GLOSSARY
Too much jargon? Need a refresher? I've got you!
Anti-Racism is many actions over time and takes place in a wide variety of circumstances, but its goal is to address and combat conscious and unconscious Racism and bias based on race. In the context of education, I see the role of Anti-Racism as inserting reflection, intentionality, and empathy in every aspect of teaching.
​
Inquiry-Based Teaching is the ideology and practice of using specific, thoughtful questions to guide students to discovery.
Experiential Learning is a pedagogy codified by educator and Barnes Education Director John Dewey. It states that people learn by doing and discovering (and often failing and correcting), not through didactic “lecture-style” teaching.
-
At the Barnes Foundation, the school program team leans more heavily on inquiry-based teaching and project-based-learning in the gallery than historical facts and lecture-style tour guiding.
STEAM is an acronym for Science, Technology, Engineering, Arts, Math. While often used interchangeably with Arts Integration, STEAM pedagogy operates under the tenet that it is impossible to extract one of the five subjects from the other, because all five work in tandem when solving real-world problems.
​
Arts Integration is the explicit intent to use art as a vehicle for teaching other subject matter or vice versa.

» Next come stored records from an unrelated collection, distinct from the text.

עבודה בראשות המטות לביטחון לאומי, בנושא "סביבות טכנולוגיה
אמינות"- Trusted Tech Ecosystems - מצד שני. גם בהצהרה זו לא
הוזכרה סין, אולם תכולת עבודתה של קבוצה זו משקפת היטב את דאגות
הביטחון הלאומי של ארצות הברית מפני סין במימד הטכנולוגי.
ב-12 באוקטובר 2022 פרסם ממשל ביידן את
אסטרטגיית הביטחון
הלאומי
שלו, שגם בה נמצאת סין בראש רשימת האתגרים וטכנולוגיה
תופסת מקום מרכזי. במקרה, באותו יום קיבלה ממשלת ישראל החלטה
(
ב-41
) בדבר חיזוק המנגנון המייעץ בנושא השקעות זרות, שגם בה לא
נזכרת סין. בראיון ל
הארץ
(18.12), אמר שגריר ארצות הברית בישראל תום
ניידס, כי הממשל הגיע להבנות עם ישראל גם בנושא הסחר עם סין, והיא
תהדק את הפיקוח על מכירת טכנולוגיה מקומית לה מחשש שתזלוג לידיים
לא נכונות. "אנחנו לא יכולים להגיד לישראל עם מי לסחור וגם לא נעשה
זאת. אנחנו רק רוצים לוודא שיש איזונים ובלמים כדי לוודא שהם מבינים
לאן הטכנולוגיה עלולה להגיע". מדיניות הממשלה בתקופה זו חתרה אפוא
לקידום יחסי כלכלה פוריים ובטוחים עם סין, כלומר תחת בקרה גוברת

Universal Design for Learning is the lesson planning practice of creating multiple pathways and modalities for achieving the same curricular goal with respect to the diverse needs of students. The ‘Universal’ in Universal Design for Learning does not mean one-size-fits-all, but instead means that any student, regardless of physical or developmental ability, could benefit from the array of options you provide and all students are given paths to succeed.
-
For example, in an art lesson, a teacher might provide various kinds of pencils and scissors that meet the needs of students with differing motor skills. In gallery teaching, this often includes offering non-verbal ways of interacting and responding (hand-raising, pointing to prepared images or words) and tactile elements (touch-boards for relevant materials, “fidgets” for students who want to channel physical energy).